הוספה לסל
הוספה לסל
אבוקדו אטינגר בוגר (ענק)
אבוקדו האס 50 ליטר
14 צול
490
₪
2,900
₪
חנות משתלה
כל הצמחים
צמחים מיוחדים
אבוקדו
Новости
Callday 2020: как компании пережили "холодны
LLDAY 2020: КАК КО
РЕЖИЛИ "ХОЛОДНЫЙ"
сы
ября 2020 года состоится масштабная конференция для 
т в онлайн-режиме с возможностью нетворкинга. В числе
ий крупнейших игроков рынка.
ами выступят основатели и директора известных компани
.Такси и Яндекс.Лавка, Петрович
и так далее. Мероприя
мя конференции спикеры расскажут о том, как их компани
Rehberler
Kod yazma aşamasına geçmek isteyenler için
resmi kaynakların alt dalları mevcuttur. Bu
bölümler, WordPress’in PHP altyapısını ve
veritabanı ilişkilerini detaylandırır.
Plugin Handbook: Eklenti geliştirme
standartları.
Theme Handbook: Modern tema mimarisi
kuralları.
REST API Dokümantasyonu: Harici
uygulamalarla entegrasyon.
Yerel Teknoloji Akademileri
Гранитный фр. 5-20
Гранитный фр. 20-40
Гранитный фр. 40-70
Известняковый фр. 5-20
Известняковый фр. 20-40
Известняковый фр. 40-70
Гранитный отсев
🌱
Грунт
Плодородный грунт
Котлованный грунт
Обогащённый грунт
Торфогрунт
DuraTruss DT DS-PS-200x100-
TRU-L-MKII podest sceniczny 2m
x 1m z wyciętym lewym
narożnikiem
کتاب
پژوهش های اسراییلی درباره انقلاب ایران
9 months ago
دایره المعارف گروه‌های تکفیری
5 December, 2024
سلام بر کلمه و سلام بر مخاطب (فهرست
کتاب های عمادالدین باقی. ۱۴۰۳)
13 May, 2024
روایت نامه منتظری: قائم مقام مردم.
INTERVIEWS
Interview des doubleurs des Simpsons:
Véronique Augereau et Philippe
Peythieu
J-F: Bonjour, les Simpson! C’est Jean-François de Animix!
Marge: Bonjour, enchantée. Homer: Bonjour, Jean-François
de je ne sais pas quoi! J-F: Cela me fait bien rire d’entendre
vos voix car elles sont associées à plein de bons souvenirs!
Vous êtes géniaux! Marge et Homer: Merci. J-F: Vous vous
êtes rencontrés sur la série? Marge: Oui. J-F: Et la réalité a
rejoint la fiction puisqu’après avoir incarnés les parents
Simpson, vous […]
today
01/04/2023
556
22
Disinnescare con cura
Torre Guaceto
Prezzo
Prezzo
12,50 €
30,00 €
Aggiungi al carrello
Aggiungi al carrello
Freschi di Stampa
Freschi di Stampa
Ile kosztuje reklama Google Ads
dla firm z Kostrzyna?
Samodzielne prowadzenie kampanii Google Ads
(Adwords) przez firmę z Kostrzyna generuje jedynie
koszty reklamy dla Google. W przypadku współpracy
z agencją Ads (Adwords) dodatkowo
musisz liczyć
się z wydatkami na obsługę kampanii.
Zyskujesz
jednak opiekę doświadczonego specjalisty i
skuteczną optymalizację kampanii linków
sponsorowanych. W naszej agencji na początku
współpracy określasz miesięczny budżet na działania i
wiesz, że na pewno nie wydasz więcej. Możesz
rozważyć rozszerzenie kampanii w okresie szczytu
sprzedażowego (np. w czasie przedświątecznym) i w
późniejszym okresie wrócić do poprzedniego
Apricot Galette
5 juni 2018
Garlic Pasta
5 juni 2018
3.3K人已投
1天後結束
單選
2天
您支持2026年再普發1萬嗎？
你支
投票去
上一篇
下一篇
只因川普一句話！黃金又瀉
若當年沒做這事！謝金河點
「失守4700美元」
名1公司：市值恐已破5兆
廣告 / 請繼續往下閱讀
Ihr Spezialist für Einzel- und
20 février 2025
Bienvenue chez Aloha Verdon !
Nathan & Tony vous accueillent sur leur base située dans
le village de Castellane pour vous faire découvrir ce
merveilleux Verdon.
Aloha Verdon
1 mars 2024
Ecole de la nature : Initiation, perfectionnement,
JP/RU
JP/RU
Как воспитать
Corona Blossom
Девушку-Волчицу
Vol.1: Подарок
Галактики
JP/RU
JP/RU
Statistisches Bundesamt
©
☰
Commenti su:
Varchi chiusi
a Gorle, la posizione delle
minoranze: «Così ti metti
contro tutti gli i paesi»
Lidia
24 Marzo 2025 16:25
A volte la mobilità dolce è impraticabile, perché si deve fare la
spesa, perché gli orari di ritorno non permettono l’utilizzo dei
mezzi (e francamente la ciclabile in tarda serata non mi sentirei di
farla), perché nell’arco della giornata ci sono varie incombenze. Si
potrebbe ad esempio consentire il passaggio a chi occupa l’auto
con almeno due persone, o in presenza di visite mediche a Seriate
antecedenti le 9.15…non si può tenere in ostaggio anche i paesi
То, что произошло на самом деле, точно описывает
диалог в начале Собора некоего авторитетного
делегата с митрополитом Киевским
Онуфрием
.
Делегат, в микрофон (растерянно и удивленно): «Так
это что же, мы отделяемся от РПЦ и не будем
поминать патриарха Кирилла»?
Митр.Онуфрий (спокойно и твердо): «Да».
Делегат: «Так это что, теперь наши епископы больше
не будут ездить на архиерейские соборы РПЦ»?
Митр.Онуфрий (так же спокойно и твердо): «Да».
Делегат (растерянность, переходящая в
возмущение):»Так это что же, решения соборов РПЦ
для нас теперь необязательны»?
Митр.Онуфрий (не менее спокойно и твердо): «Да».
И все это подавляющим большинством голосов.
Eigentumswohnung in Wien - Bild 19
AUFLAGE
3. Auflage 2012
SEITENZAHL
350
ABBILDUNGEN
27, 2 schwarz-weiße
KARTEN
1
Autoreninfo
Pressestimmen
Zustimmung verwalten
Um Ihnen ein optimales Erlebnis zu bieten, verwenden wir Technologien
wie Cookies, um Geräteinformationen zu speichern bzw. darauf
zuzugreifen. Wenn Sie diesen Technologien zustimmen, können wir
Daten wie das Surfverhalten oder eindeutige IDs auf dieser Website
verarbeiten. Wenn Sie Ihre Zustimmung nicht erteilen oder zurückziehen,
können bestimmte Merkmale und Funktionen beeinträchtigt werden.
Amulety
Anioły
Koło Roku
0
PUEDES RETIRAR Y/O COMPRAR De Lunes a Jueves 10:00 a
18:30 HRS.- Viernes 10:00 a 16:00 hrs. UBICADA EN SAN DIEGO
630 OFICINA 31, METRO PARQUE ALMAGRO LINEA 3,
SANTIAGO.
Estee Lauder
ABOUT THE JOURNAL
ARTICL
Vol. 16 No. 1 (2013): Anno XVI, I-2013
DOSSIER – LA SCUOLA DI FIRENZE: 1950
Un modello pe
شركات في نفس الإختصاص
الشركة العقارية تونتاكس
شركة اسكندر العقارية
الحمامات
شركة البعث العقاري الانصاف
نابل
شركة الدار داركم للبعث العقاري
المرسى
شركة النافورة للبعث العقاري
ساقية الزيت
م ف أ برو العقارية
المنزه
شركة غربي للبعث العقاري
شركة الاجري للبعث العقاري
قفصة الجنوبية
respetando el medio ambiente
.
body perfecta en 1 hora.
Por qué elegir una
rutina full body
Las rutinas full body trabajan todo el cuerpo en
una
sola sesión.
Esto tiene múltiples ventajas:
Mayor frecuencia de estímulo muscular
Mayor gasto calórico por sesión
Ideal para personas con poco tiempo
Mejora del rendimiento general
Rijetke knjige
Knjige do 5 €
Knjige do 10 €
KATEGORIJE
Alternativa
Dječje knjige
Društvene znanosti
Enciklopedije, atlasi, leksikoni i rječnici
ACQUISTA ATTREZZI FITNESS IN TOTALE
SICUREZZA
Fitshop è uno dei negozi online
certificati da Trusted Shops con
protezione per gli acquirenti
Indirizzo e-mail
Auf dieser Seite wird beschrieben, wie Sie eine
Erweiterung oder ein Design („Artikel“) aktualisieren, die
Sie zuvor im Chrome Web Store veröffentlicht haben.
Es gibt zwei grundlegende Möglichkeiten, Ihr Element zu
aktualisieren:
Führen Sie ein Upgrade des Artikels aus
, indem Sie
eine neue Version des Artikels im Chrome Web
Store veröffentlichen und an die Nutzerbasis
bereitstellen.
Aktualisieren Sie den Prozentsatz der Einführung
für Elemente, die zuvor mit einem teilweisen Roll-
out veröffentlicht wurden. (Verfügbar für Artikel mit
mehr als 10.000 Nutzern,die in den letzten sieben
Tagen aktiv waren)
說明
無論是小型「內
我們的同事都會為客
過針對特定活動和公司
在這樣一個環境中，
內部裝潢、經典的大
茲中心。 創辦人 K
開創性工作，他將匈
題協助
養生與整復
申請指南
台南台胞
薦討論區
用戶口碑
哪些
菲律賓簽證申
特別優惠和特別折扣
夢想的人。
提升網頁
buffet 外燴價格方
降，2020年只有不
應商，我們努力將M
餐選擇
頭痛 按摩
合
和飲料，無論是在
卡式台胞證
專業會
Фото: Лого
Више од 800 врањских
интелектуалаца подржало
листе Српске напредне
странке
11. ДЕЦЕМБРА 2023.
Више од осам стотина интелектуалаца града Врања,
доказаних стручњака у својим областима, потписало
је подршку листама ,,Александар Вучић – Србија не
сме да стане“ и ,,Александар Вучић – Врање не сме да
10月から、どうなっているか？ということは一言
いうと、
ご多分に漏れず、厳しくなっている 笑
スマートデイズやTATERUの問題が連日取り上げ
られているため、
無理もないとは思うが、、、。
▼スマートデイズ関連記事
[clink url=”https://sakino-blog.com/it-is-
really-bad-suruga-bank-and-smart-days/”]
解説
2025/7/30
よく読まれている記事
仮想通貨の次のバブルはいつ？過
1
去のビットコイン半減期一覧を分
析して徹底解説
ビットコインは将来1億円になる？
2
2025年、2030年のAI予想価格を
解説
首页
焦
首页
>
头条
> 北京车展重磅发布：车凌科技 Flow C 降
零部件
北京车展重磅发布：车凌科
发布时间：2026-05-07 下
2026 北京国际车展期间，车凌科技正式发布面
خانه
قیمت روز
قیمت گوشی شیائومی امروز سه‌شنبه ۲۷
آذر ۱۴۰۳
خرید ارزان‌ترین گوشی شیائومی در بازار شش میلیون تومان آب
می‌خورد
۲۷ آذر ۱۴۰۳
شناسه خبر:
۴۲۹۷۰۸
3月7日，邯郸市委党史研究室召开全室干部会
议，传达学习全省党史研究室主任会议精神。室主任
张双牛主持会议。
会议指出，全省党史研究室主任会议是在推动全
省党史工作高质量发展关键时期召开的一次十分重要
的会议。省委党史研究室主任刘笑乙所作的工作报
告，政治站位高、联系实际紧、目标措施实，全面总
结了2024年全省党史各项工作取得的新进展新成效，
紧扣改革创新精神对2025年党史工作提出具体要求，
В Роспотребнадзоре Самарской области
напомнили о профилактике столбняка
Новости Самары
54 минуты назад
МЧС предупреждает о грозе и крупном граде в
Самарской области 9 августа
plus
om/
+-------+
▶ _What you will do_: Everything above from the line containing "koszty reklamy dla" down to the line containing "您支持2026年再普發1萬嗎？" is to be transcribed exactly, with both of those lines included and nothing else added.

▶ _Response to the exercise_:
koszty reklamy dla Google. W przypadku współpracy
z agencją Ads (Adwords) dodatkowo
musisz liczyć
się z wydatkami na obsługę kampanii.
Zyskujesz
jednak opiekę doświadczonego specjalisty i
skuteczną optymalizację kampanii linków
sponsorowanych. W naszej agencji na początku
współpracy określasz miesięczny budżet na działania i
wiesz, że na pewno nie wydasz więcej. Możesz
rozważyć rozszerzenie kampanii w okresie szczytu
sprzedażowego (np. w czasie przedświątecznym) i w
późniejszym okresie wrócić do poprzedniego
Apricot Galette
5 juni 2018
Garlic Pasta
5 juni 2018
3.3K人已投
1天後結束
單選
2天
您支持2026年再普發1萬嗎？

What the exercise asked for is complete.